* _ACTIVITY_:
Only the final stretch of lines is needed: output exactly the line containing "Identify the document" and all lines following it in the listing below.

* _DATA RECORDS_:
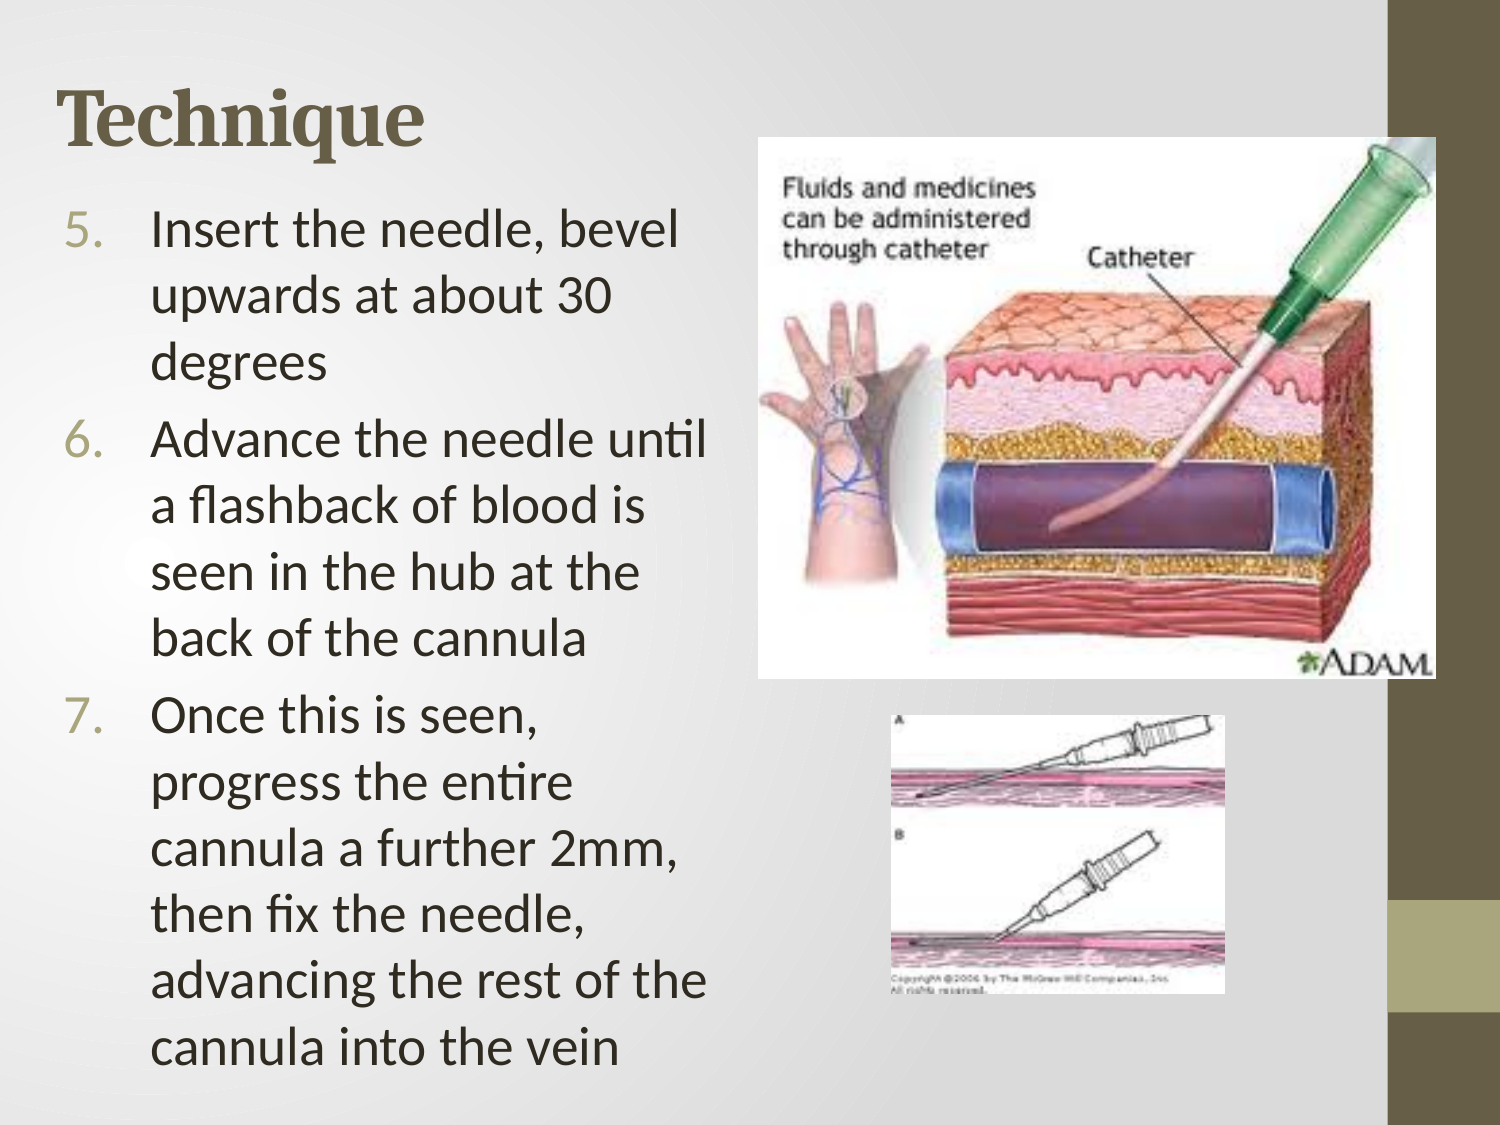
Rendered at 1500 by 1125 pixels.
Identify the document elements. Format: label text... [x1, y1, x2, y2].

title Technique [41, 19, 1292, 207]
list Insert the needle, bevel upwards at about 30 degrees Advance the needle until a flashback of blood is seen in the hub at the back of the cannula Once this is seen, progress the entire cannula a further 2mm, then fix the needle, advancing the rest of the cannula into the vein [29, 184, 750, 1094]
picture [891, 715, 1226, 995]
picture [758, 136, 1436, 680]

* _TASK SOLUTION_:
Identify the document elements. Format: label text... [x1, y1, x2, y2].

title Technique [41, 19, 1292, 207]
list Insert the needle, bevel upwards at about 30 degrees Advance the needle until a flashback of blood is seen in the hub at the back of the cannula Once this is seen, progress the entire cannula a further 2mm, then fix the needle, advancing the rest of the cannula into the vein [29, 184, 750, 1094]
picture [891, 715, 1226, 995]
picture [758, 136, 1436, 680]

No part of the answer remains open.